Prove there can be no zero elements in the stationary distribution of an irreducible Markov chain

Question

Suppose $(X_{n})_{n \in \mathbb{N}}$ is a discrete time Markov chain with countable state space and transition matrix $P$. Suppose $\mu$ is a stationary distribution, i.e., as a row vector, $\mu = \mu P$. How do I show there is no zero element in the vector $\mu$?

Answer 1

Suppose the contrary, so $\mu_a = 0$ for some $a$. $\mu$ certainly can't be a zero vector, so there exists $b$ with $\mu_b \not = 0$. Using the definition of an irreducible Markov chain, we know there's some finite sequence $s_0, s_1, \cdots, s_n$ satisfying $s_0 = b$, $s_n = a$, and $P_{s_{k+1} s_k} \neq 0$ for all $0 \le k < n$.

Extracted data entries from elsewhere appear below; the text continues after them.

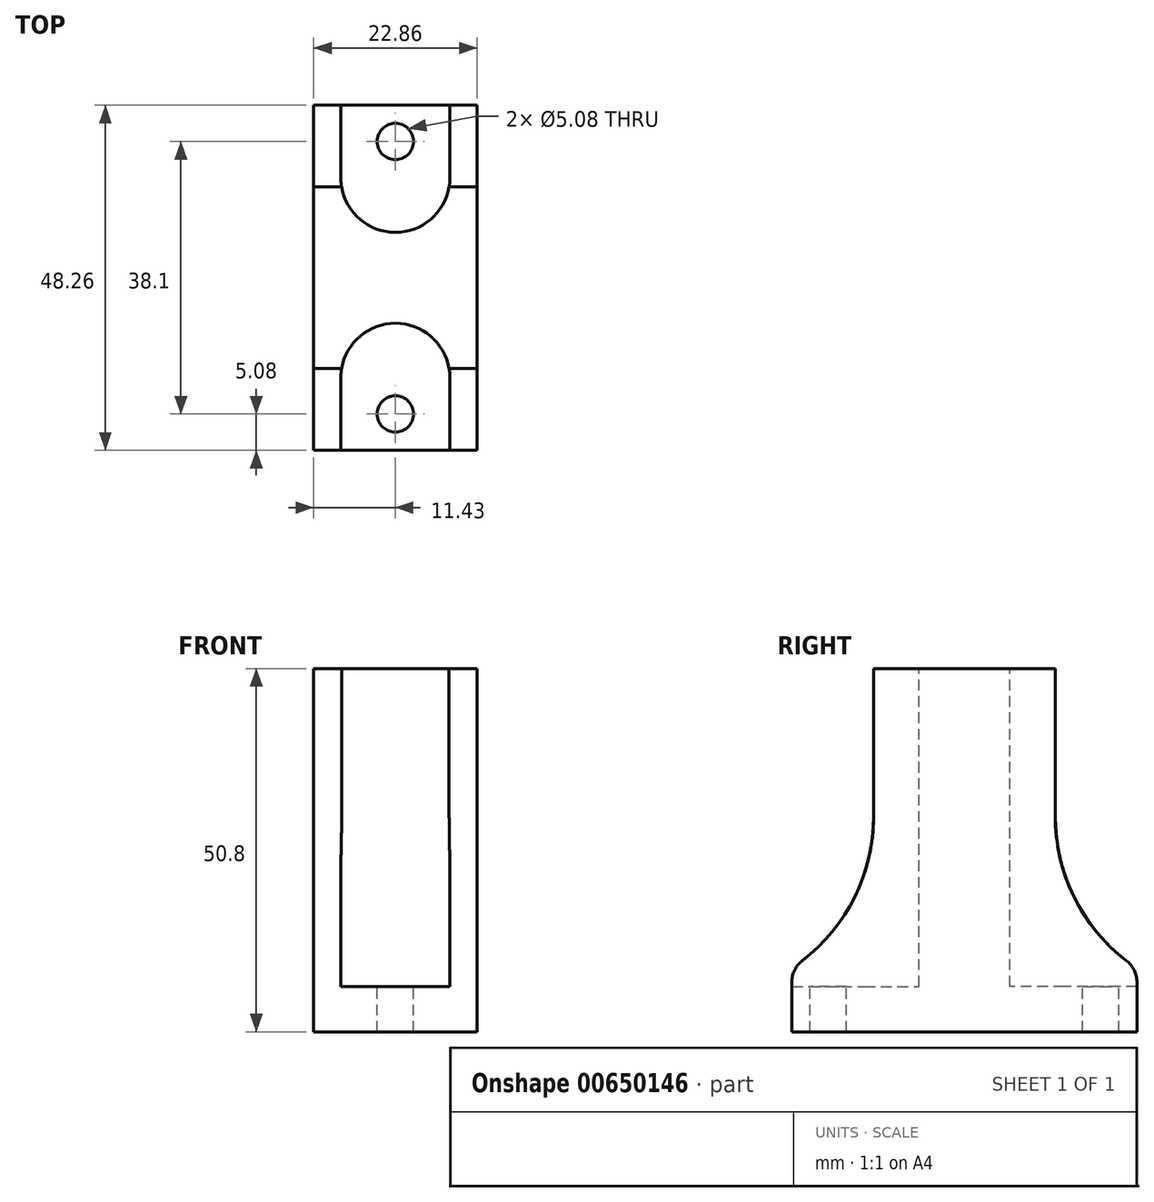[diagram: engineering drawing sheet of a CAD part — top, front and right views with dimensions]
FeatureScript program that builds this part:
annotation { "Feature Type Name" : "Feature", "Feature Type Description" : "" }
export const myFeature = defineFeature(function(context is Context, id is Id, definition is map)
    precondition{}
    {
        {
            var Q0;
            Q0=qCreatedBy(makeId("Top.planeOp"),FACE);
            var sketch = newSketch(context, id + "F0", { "sketchPlane" : qUnion([Q0])});
            skLineSegment(sketch, "E0.bottom", {"start": v(-11.43, 24.13) * mm, "end": v(11.43, 24.13) * mm});
            skLineSegment(sketch, "E0.top", {"start": v(-11.43, -24.13) * mm, "end": v(11.43, -24.13) * mm});
            skLineSegment(sketch, "E0.left", {"start": v(-11.43, 24.13) * mm, "end": v(-11.43, -24.13) * mm});
            skLineSegment(sketch, "E0.right", {"start": v(11.43, 24.13) * mm, "end": v(11.43, -24.13) * mm});
            skLineSegment(sketch, "E1", {"start": v(-11.43, -24.13) * mm, "end": v(11.43, 24.13) * mm, "construction": true});
            skSolve(sketch);
        }
        {
            var Q0;
            Q0 = qSketchRegion(id + "F0", true);
            extrude(context, id + "F1", {"entities" : qUnion([Q0]), "depth" : 50.8 * mm, "offsetDistance" : 25.4 * mm});
        }
        {
            var Q0;
            Q0=makeQuery(id+"F1.opExtrude","CAP_FACE",FACE,{"disambiguationData":[OSD([sQuery(id+"F0.wireOp",EDGE,"E0.bottom"),sQuery(id+"F0.wireOp",EDGE,"E0.top"),sQuery(id+"F0.wireOp",EDGE,"E0.left"),sQuery(id+"F0.wireOp",EDGE,"E0.right")])],"isStart":false});
            var sketch = newSketch(context, id + "F2", { "sketchPlane" : qUnion([Q0])});
            skLineSegment(sketch, "E2.bottom", {"start": v(-11.43, 12.7) * mm, "end": v(11.43, 12.7) * mm, "construction": true});
            skLineSegment(sketch, "E2.top", {"start": v(-11.43, -12.7) * mm, "end": v(11.43, -12.7) * mm, "construction": true});
            skLineSegment(sketch, "E2.left", {"start": v(-11.43, 12.7) * mm, "end": v(-11.43, -12.7) * mm, "construction": true});
            skLineSegment(sketch, "E2.right", {"start": v(11.43, 12.7) * mm, "end": v(11.43, -12.7) * mm, "construction": true});
            skLineSegment(sketch, "E3", {"start": v(-11.43, 12.7) * mm, "end": v(11.43, -12.7) * mm, "construction": true});
            skLineSegment(sketch, "E4.bottom", {"start": v(-11.43, 24.13) * mm, "end": v(11.43, 24.13) * mm});
            skLineSegment(sketch, "E4.top", {"start": v(-11.43, 12.7) * mm, "end": v(11.43, 12.7) * mm});
            skLineSegment(sketch, "E4.left", {"start": v(-11.43, 24.13) * mm, "end": v(-11.43, 12.7) * mm});
            skLineSegment(sketch, "E4.right", {"start": v(11.43, 24.13) * mm, "end": v(11.43, 12.7) * mm});
            skLineSegment(sketch, "E5.bottom", {"start": v(-11.43, -24.13) * mm, "end": v(11.43, -24.13) * mm});
            skLineSegment(sketch, "E5.top", {"start": v(-11.43, -12.7) * mm, "end": v(11.43, -12.7) * mm});
            skLineSegment(sketch, "E5.left", {"start": v(-11.43, -24.13) * mm, "end": v(-11.43, -12.7) * mm});
            skLineSegment(sketch, "E5.right", {"start": v(11.43, -24.13) * mm, "end": v(11.43, -12.7) * mm});
            skLineSegment(sketch, "E6.bottom", {"start": v(-7.62, 12.7) * mm, "end": v(7.62, 12.7) * mm});
            skLineSegment(sketch, "E6.top", {"start": v(-7.62, 6.35) * mm, "end": v(7.62, 6.35) * mm});
            skLineSegment(sketch, "E6.left", {"start": v(-7.62, 12.7) * mm, "end": v(-7.62, 6.35) * mm});
            skLineSegment(sketch, "E6.right", {"start": v(7.62, 12.7) * mm, "end": v(7.62, 6.35) * mm});
            skLineSegment(sketch, "E7.bottom", {"start": v(-7.62, -12.7) * mm, "end": v(7.62, -12.7) * mm});
            skLineSegment(sketch, "E7.top", {"start": v(-7.62, -6.35) * mm, "end": v(7.62, -6.35) * mm});
            skLineSegment(sketch, "E7.left", {"start": v(-7.62, -12.7) * mm, "end": v(-7.62, -6.35) * mm});
            skLineSegment(sketch, "E7.right", {"start": v(7.62, -12.7) * mm, "end": v(7.62, -6.35) * mm});
            skSolve(sketch);
        }
        {
            var Q0;
            Q0 = qSketchRegion(id + "F2", true);
            extrude(context, id + "F3", {"entities" : qUnion([Q0]), "operationType" : NewBodyOperationType.REMOVE, "oppositeDirection" : true, "depth" : 41.9 * mm, "offsetDistance" : 25.4 * mm});
        }
        {
            var Q0;
            {var subQ0=sQuery(id+"F2.wireOp",EDGE,"E5.top");Q0=makeQuery(id+"F3.boolean.opBoolean","COPY",EDGE,{"derivedFrom":makeQuery(id+"F3.opExtrude","CAP_EDGE",EDGE,{"disambiguationData":[OSD([subQ0]),TDD([makeQuery(id+"F2.imprint","IMPRINT",EDGE,{"disambiguationData":[TD([[makeQuery(id+"F2.imprint","INTERSECT",VERTEX,{"derivedFrom":[makeQuery(id+"F1.opExtrude","CAP_EDGE",EDGE,{"disambiguationData":[OSD([sQuery(id+"F0.wireOp",EDGE,"E0.left")])],"isStart":false}),subQ0,sQuery(id+"F2.wireOp",EDGE,"E5.left")]}),-1.0]])],"derivedFrom":subQ0})])],"isStart":false})});}
            var Q1;
            {var subQ0=sQuery(id+"F2.wireOp",EDGE,"E5.top");Q1=makeQuery(id+"F3.boolean.opBoolean","COPY",EDGE,{"derivedFrom":makeQuery(id+"F3.opExtrude","CAP_EDGE",EDGE,{"disambiguationData":[OSD([subQ0]),TDD([makeQuery(id+"F2.imprint","IMPRINT",EDGE,{"disambiguationData":[TD([[makeQuery(id+"F2.imprint","INTERSECT",VERTEX,{"derivedFrom":[makeQuery(id+"F1.opExtrude","CAP_EDGE",EDGE,{"disambiguationData":[OSD([sQuery(id+"F0.wireOp",EDGE,"E0.right")])],"isStart":false}),subQ0,sQuery(id+"F2.wireOp",EDGE,"E5.right")]}),1.0]])],"derivedFrom":subQ0})])],"isStart":false})});}
            var Q2;
            {var subQ0=sQuery(id+"F2.wireOp",EDGE,"E4.top");Q2=makeQuery(id+"F3.boolean.opBoolean","COPY",EDGE,{"derivedFrom":makeQuery(id+"F3.opExtrude","CAP_EDGE",EDGE,{"disambiguationData":[OSD([subQ0]),TDD([makeQuery(id+"F2.imprint","IMPRINT",EDGE,{"disambiguationData":[TD([[makeQuery(id+"F2.imprint","INTERSECT",VERTEX,{"derivedFrom":[makeQuery(id+"F1.opExtrude","CAP_EDGE",EDGE,{"disambiguationData":[OSD([sQuery(id+"F0.wireOp",EDGE,"E0.left")])],"isStart":false}),subQ0,sQuery(id+"F2.wireOp",EDGE,"E4.left")]}),-1.0]])],"derivedFrom":subQ0})])],"isStart":false})});}
            var Q3;
            {var subQ0=sQuery(id+"F2.wireOp",EDGE,"E4.top");Q3=makeQuery(id+"F3.boolean.opBoolean","COPY",EDGE,{"derivedFrom":makeQuery(id+"F3.opExtrude","CAP_EDGE",EDGE,{"disambiguationData":[OSD([subQ0]),TDD([makeQuery(id+"F2.imprint","IMPRINT",EDGE,{"disambiguationData":[TD([[makeQuery(id+"F2.imprint","INTERSECT",VERTEX,{"derivedFrom":[makeQuery(id+"F1.opExtrude","CAP_EDGE",EDGE,{"disambiguationData":[OSD([sQuery(id+"F0.wireOp",EDGE,"E0.right")])],"isStart":false}),subQ0,sQuery(id+"F2.wireOp",EDGE,"E4.right")]}),1.0]])],"derivedFrom":subQ0})])],"isStart":false})});}
            fillet(context, id + "F4", {"entities" : qUnion([Q0, Q1, Q2, Q3]), "radius" : 25.4 * mm, "tangentPropagation" : true, "allowEdgeOverflow" : false});
        }
        {
            var Q0;
            Q0=makeQuery(id+"F3.boolean.opBoolean","COPY",EDGE,{"derivedFrom":makeQuery(id+"F3.opExtrude","SWEPT_EDGE",EDGE,{"disambiguationData":[OSD([sQuery(id+"F2.wireOp",EDGE,"E6.top"),sQuery(id+"F2.wireOp",EDGE,"E6.right")])]})});
            var Q1;
            Q1=makeQuery(id+"F3.boolean.opBoolean","COPY",EDGE,{"derivedFrom":makeQuery(id+"F3.opExtrude","SWEPT_EDGE",EDGE,{"disambiguationData":[OSD([sQuery(id+"F2.wireOp",EDGE,"E6.top"),sQuery(id+"F2.wireOp",EDGE,"E6.left")])]})});
            var Q2;
            Q2=makeQuery(id+"F3.boolean.opBoolean","COPY",EDGE,{"derivedFrom":makeQuery(id+"F3.opExtrude","SWEPT_EDGE",EDGE,{"disambiguationData":[OSD([sQuery(id+"F2.wireOp",EDGE,"E7.top"),sQuery(id+"F2.wireOp",EDGE,"E7.right")])]})});
            var Q3;
            Q3=makeQuery(id+"F3.boolean.opBoolean","COPY",EDGE,{"derivedFrom":makeQuery(id+"F3.opExtrude","SWEPT_EDGE",EDGE,{"disambiguationData":[OSD([sQuery(id+"F2.wireOp",EDGE,"E7.top"),sQuery(id+"F2.wireOp",EDGE,"E7.left")])]})});
            fillet(context, id + "F5", {"entities" : qUnion([Q0, Q1, Q2, Q3]), "radius" : 7.62 * mm, "tangentPropagation" : true, "allowEdgeOverflow" : false});
        }
        {
            var Q0;
            Q0=makeQuery(id+"F3.boolean.opBoolean","COPY",FACE,{"derivedFrom":makeQuery(id+"F3.opExtrude","CAP_FACE",FACE,{"disambiguationData":[OSD([sQuery(id+"F2.wireOp",EDGE,"E4.bottom"),sQuery(id+"F2.wireOp",EDGE,"E4.top"),sQuery(id+"F2.wireOp",EDGE,"E4.left"),sQuery(id+"F2.wireOp",EDGE,"E4.right"),sQuery(id+"F2.wireOp",EDGE,"E6.top"),sQuery(id+"F2.wireOp",EDGE,"E6.left"),sQuery(id+"F2.wireOp",EDGE,"E6.right")])],"isStart":false})});
            var Q1;
            Q1=makeQuery(id+"F3.boolean.opBoolean","COPY",FACE,{"derivedFrom":makeQuery(id+"F3.opExtrude","CAP_FACE",FACE,{"disambiguationData":[OSD([sQuery(id+"F2.wireOp",EDGE,"E5.bottom"),sQuery(id+"F2.wireOp",EDGE,"E5.top"),sQuery(id+"F2.wireOp",EDGE,"E5.left"),sQuery(id+"F2.wireOp",EDGE,"E5.right"),sQuery(id+"F2.wireOp",EDGE,"E7.top"),sQuery(id+"F2.wireOp",EDGE,"E7.left"),sQuery(id+"F2.wireOp",EDGE,"E7.right")])],"isStart":false})});
            extrude(context, id + "F6", {"entities" : qUnion([Q0, Q1]), "operationType" : NewBodyOperationType.REMOVE, "oppositeDirection" : true, "depth" : 2.54 * mm, "offsetDistance" : 25.4 * mm});
        }
        {
            var Q0;
            {var subQ0=sQuery(id+"F2.wireOp",EDGE,"E4.top");Q0=makeQuery(id+"F4.opFillet","BLEND_EDGE",EDGE,{"blendedFrom":[makeQuery(id+"F3.boolean.opBoolean","COPY",EDGE,{"derivedFrom":makeQuery(id+"F3.opExtrude","CAP_EDGE",EDGE,{"disambiguationData":[OSD([subQ0]),TDD([makeQuery(id+"F2.imprint","IMPRINT",EDGE,{"disambiguationData":[TD([[makeQuery(id+"F2.imprint","INTERSECT",VERTEX,{"derivedFrom":[makeQuery(id+"F1.opExtrude","CAP_EDGE",EDGE,{"disambiguationData":[OSD([sQuery(id+"F0.wireOp",EDGE,"E0.right")])],"isStart":false}),subQ0,sQuery(id+"F2.wireOp",EDGE,"E4.right")]}),1.0]])],"derivedFrom":subQ0})])],"isStart":false})}),makeQuery(id+"F1.opExtrude","SWEPT_FACE",FACE,{"disambiguationData":[OSD([sQuery(id+"F0.wireOp",EDGE,"E0.bottom")])]})],"blendedInto":[makeQuery(id+"F1.opExtrude","SWEPT_FACE",FACE,{"disambiguationData":[OSD([sQuery(id+"F0.wireOp",EDGE,"E0.bottom")])]})]});}
            var Q1;
            {var subQ0=sQuery(id+"F2.wireOp",EDGE,"E4.top");Q1=makeQuery(id+"F4.opFillet","BLEND_EDGE",EDGE,{"blendedFrom":[makeQuery(id+"F3.boolean.opBoolean","COPY",EDGE,{"derivedFrom":makeQuery(id+"F3.opExtrude","CAP_EDGE",EDGE,{"disambiguationData":[OSD([subQ0]),TDD([makeQuery(id+"F2.imprint","IMPRINT",EDGE,{"disambiguationData":[TD([[makeQuery(id+"F2.imprint","INTERSECT",VERTEX,{"derivedFrom":[makeQuery(id+"F1.opExtrude","CAP_EDGE",EDGE,{"disambiguationData":[OSD([sQuery(id+"F0.wireOp",EDGE,"E0.left")])],"isStart":false}),subQ0,sQuery(id+"F2.wireOp",EDGE,"E4.left")]}),-1.0]])],"derivedFrom":subQ0})])],"isStart":false})}),makeQuery(id+"F1.opExtrude","SWEPT_FACE",FACE,{"disambiguationData":[OSD([sQuery(id+"F0.wireOp",EDGE,"E0.bottom")])]})],"blendedInto":[makeQuery(id+"F1.opExtrude","SWEPT_FACE",FACE,{"disambiguationData":[OSD([sQuery(id+"F0.wireOp",EDGE,"E0.bottom")])]})]});}
            var Q2;
            {var subQ0=sQuery(id+"F2.wireOp",EDGE,"E5.top");Q2=makeQuery(id+"F4.opFillet","BLEND_EDGE",EDGE,{"blendedFrom":[makeQuery(id+"F3.boolean.opBoolean","COPY",EDGE,{"derivedFrom":makeQuery(id+"F3.opExtrude","CAP_EDGE",EDGE,{"disambiguationData":[OSD([subQ0]),TDD([makeQuery(id+"F2.imprint","IMPRINT",EDGE,{"disambiguationData":[TD([[makeQuery(id+"F2.imprint","INTERSECT",VERTEX,{"derivedFrom":[makeQuery(id+"F1.opExtrude","CAP_EDGE",EDGE,{"disambiguationData":[OSD([sQuery(id+"F0.wireOp",EDGE,"E0.left")])],"isStart":false}),subQ0,sQuery(id+"F2.wireOp",EDGE,"E5.left")]}),-1.0]])],"derivedFrom":subQ0})])],"isStart":false})}),makeQuery(id+"F1.opExtrude","SWEPT_FACE",FACE,{"disambiguationData":[OSD([sQuery(id+"F0.wireOp",EDGE,"E0.top")])]})],"blendedInto":[makeQuery(id+"F1.opExtrude","SWEPT_FACE",FACE,{"disambiguationData":[OSD([sQuery(id+"F0.wireOp",EDGE,"E0.top")])]})]});}
            var Q3;
            {var subQ0=sQuery(id+"F2.wireOp",EDGE,"E5.top");Q3=makeQuery(id+"F4.opFillet","BLEND_EDGE",EDGE,{"blendedFrom":[makeQuery(id+"F3.boolean.opBoolean","COPY",EDGE,{"derivedFrom":makeQuery(id+"F3.opExtrude","CAP_EDGE",EDGE,{"disambiguationData":[OSD([subQ0]),TDD([makeQuery(id+"F2.imprint","IMPRINT",EDGE,{"disambiguationData":[TD([[makeQuery(id+"F2.imprint","INTERSECT",VERTEX,{"derivedFrom":[makeQuery(id+"F1.opExtrude","CAP_EDGE",EDGE,{"disambiguationData":[OSD([sQuery(id+"F0.wireOp",EDGE,"E0.right")])],"isStart":false}),subQ0,sQuery(id+"F2.wireOp",EDGE,"E5.right")]}),1.0]])],"derivedFrom":subQ0})])],"isStart":false})}),makeQuery(id+"F1.opExtrude","SWEPT_FACE",FACE,{"disambiguationData":[OSD([sQuery(id+"F0.wireOp",EDGE,"E0.top")])]})],"blendedInto":[makeQuery(id+"F1.opExtrude","SWEPT_FACE",FACE,{"disambiguationData":[OSD([sQuery(id+"F0.wireOp",EDGE,"E0.top")])]})]});}
            fillet(context, id + "F7", {"entities" : qUnion([Q0, Q1, Q2, Q3]), "radius" : 3.8 * mm, "tangentPropagation" : true, "allowEdgeOverflow" : false});
        }
        {
            var Q0;
            Q0=makeQuery(id+"F6.boolean.opBoolean","COPY",FACE,{"derivedFrom":makeQuery(id+"F6.opExtrude","CAP_FACE",FACE,{"disambiguationData":[OSD([sQuery(id+"F2.wireOp",EDGE,"E5.bottom"),sQuery(id+"F2.wireOp",EDGE,"E5.top"),sQuery(id+"F2.wireOp",EDGE,"E5.left"),sQuery(id+"F2.wireOp",EDGE,"E5.right"),sQuery(id+"F2.wireOp",EDGE,"E7.top"),sQuery(id+"F2.wireOp",EDGE,"E7.left"),sQuery(id+"F2.wireOp",EDGE,"E7.right")])],"isStart":false})});
            var sketch = newSketch(context, id + "F8", { "sketchPlane" : qUnion([Q0])});
            skLineSegment(sketch, "E8", {"start": v(0, -24.13) * mm, "end": v(0, -19.05) * mm, "construction": true});
            skCircle(sketch, "E9", {"center": v(0, -19.05) * mm, "radius": 2.54 * mm});
            skCircle(sketch, "E10.MirrorC", {"center": v(0, 19.05) * mm, "radius": 2.54 * mm});
            skSolve(sketch);
        }
        {
            var Q0;
            Q0 = qSketchRegion(id + "F8", true);
            extrude(context, id + "F9", {"entities" : qUnion([Q0]), "operationType" : NewBodyOperationType.REMOVE, "oppositeDirection" : true, "depth" : 25.4 * mm, "offsetDistance" : 25.4 * mm});
        }
    });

We then have $(P \mu)_{s_1} = \sum_k P_{s_1 k} \mu_k \ge P_{s_1 s_0} \mu_{s_0} > 0$. By basically the same argument, $(P^2 \mu)_{s_2} > 0$, and inductively we find $(P^n \mu)_{s_n} > 0$. On the other hand we know $\mu$ is a stationary distribution, so $P^n \mu = \mu$ and thus $(P^n \mu)_{s_n} = \mu_{s_n} = \mu_a = 0$. That's a contradiction, so $\mu$ must have all entries nonzero after all.